● About this exercise:
Check every line of the data below for "AperFunction". Copy each one that has it.

Data records START

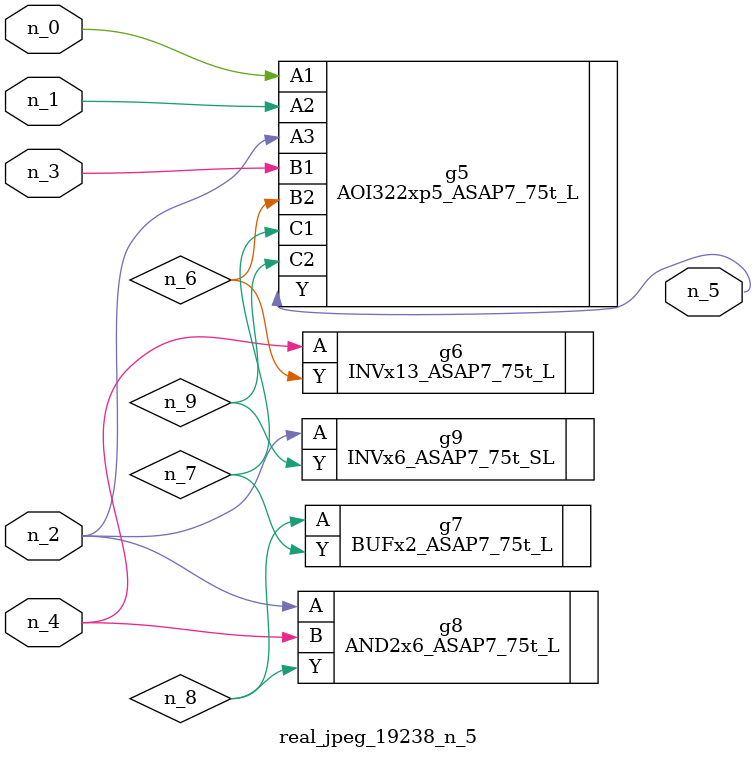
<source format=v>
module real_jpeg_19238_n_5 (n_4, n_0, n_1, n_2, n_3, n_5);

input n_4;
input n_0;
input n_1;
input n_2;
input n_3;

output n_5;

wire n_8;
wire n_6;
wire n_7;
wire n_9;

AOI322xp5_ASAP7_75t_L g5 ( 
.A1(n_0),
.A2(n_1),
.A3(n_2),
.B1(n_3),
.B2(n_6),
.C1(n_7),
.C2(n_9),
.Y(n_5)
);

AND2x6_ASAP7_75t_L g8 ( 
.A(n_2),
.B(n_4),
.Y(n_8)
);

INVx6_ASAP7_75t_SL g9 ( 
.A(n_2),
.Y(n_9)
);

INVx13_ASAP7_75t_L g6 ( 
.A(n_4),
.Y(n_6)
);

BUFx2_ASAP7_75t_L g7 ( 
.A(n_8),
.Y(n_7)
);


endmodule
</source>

Data records END
Data records START

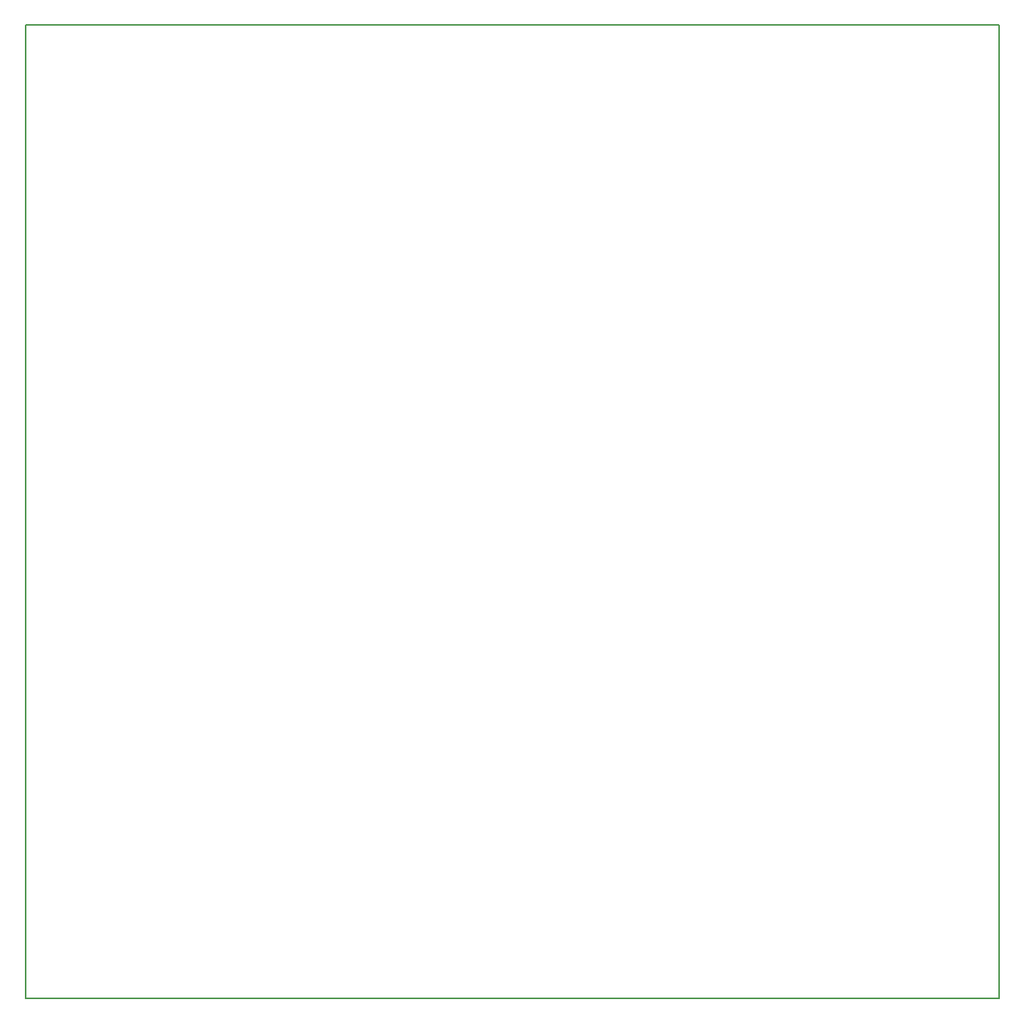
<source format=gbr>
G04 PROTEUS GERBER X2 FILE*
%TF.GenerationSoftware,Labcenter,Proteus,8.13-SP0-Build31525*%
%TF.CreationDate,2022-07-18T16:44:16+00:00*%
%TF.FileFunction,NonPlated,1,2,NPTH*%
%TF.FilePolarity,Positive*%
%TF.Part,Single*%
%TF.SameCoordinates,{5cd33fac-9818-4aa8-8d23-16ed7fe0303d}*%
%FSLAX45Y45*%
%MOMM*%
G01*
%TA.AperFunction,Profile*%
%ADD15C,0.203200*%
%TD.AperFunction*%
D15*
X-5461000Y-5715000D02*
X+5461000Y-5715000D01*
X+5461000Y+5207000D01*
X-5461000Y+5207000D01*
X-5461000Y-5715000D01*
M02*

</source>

Data records END

● Written answer:
%TA.AperFunction,Profile*%
%TD.AperFunction*%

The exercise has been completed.